Superfine visual accuracy for driveless cars

Hajimiri says the current array of 16 pixels could also be easily scaled up to hundreds of thousands. One day, by creating such vast arrays of these tiny LIDARs, the imager could be applied to a broad range of applications from very precise 3D scanning and printing to helping driverless cars avoid collisions to improving motion sensitivity in superfine human machine interfaces, where the slightest movements of a patient’s eyes and the most minute changes in a patient’s heartbeat can be detected on the fly.

“The small size and high quality of this new chip-based imager will result in significant cost reductions, which will enable thousands new of uses for such systems by incorporating them into personal devices such as smartphones,” he says.

The study was published in an open-access paper in Optics Express and was partially funded by Caltech Innovation Initiative.


Abstract of Nanophotonic coherent imager

An integrated silicon nanophotonic coherent imager (NCI), with a 4 × 4 array of coherent pixels is reported.
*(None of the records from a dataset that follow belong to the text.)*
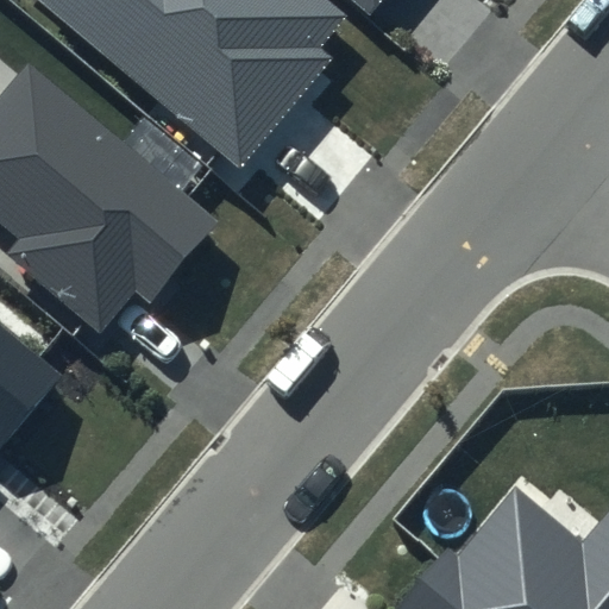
[(346,16),(326,0),(35,0),(239,168),(332,56),(321,48),(346,16)]
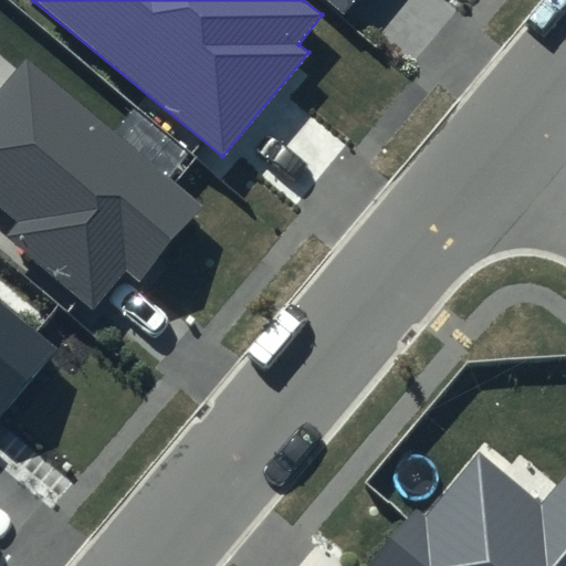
[(326,0),(343,14),(355,0),(326,0)]
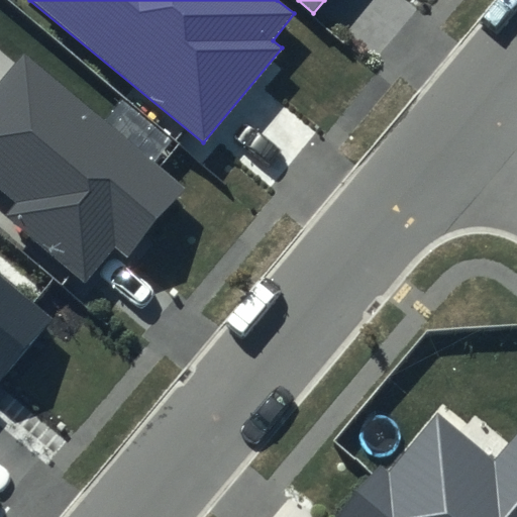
[(186,187),(24,52),(0,80),(0,190),(14,202),(4,214),(84,281),(114,245),(127,255),(186,187)]
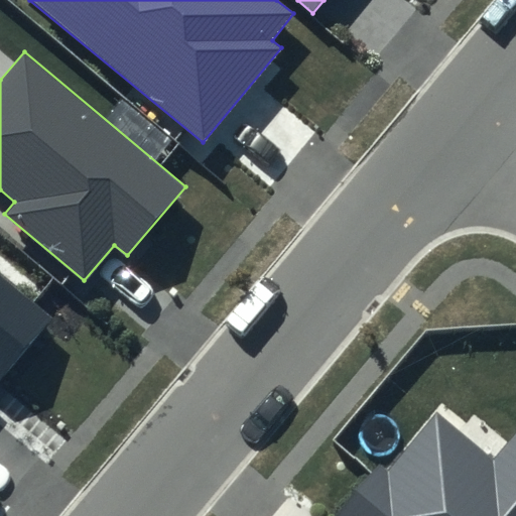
[(0,367),(45,314),(0,276),(0,367)]
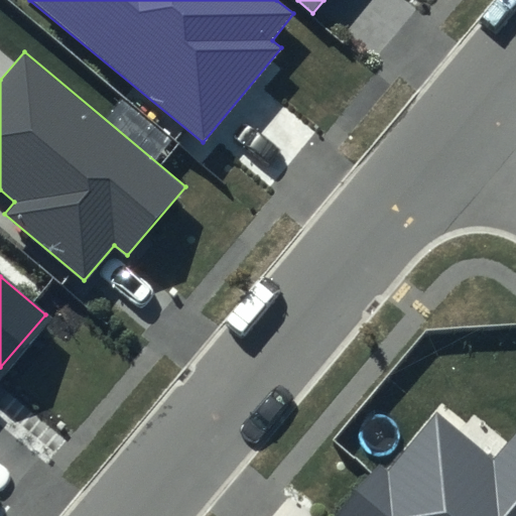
[(515,515),(515,426),(492,456),(437,409),(346,515),(515,515)]
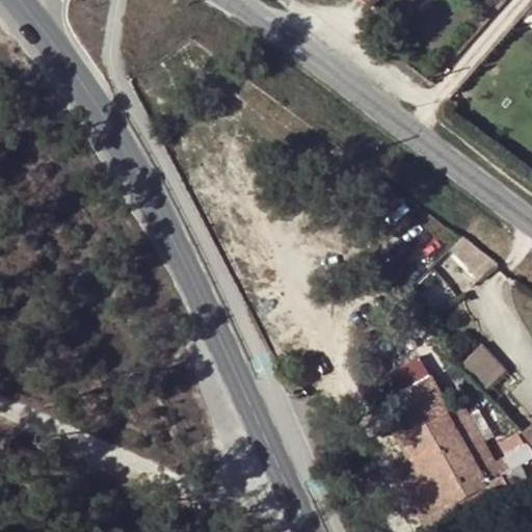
[(460,238),(449,249),(477,282),(496,264),(460,238)]
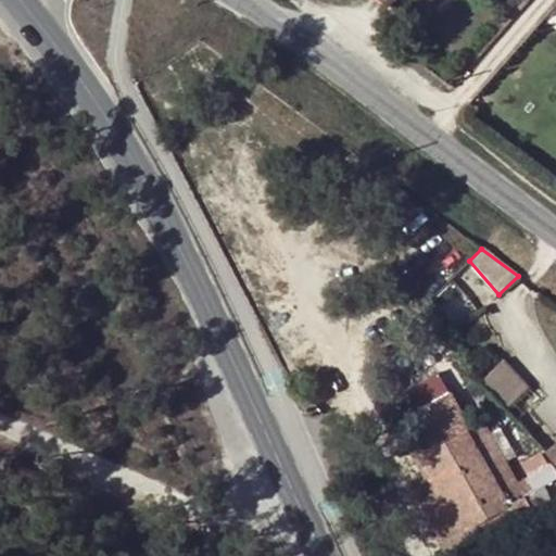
[(502,359),(480,377),(485,383),(504,404),(527,387),(502,359)]
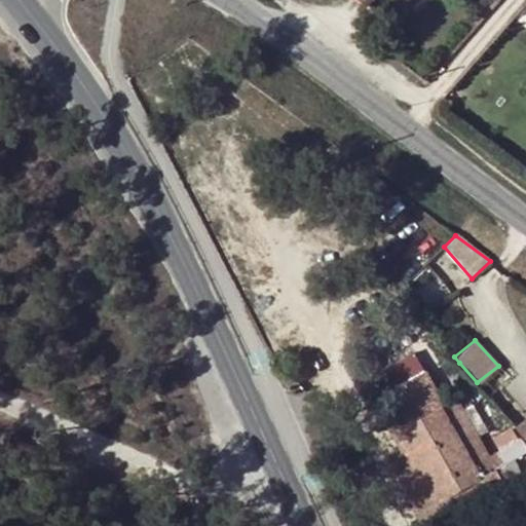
[(488,457),(456,399),(444,406),(425,372),(393,388),(407,412),(385,423),(406,458),(389,466),(421,525),(463,525),(512,499),(510,496),(500,479),(519,470),(513,459),(495,470),(488,457)]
In the proposed NCI, on-chip optical processing determines the intensity and depth of each point on the imaged object based on the instantaneous phase and amplitude of the optical wave incident on each pixel. The NCI operates based on a modified time-domain frequency modulated continuous wave (FMCW) ranging scheme, where concurrent time-domain measurements of both period and the zero-crossing time of each electrical output of the nanophotonic chip allows the NCI to overcome the traditional resolution limits of frequency domain detection. The detection of both intensity and relative delay enables applications such as high-resolution 3D reflective and transmissive imaging as well as index contrast imaging. We demonstrate 3D imaging with 15μm depth resolution and 50μm lateral resolution (limited by the pixel spacing) at up to 0.5-meter range. The reported NCI is also capable of detecting a 1% equivalent refractive index contrast at 1mm thickness.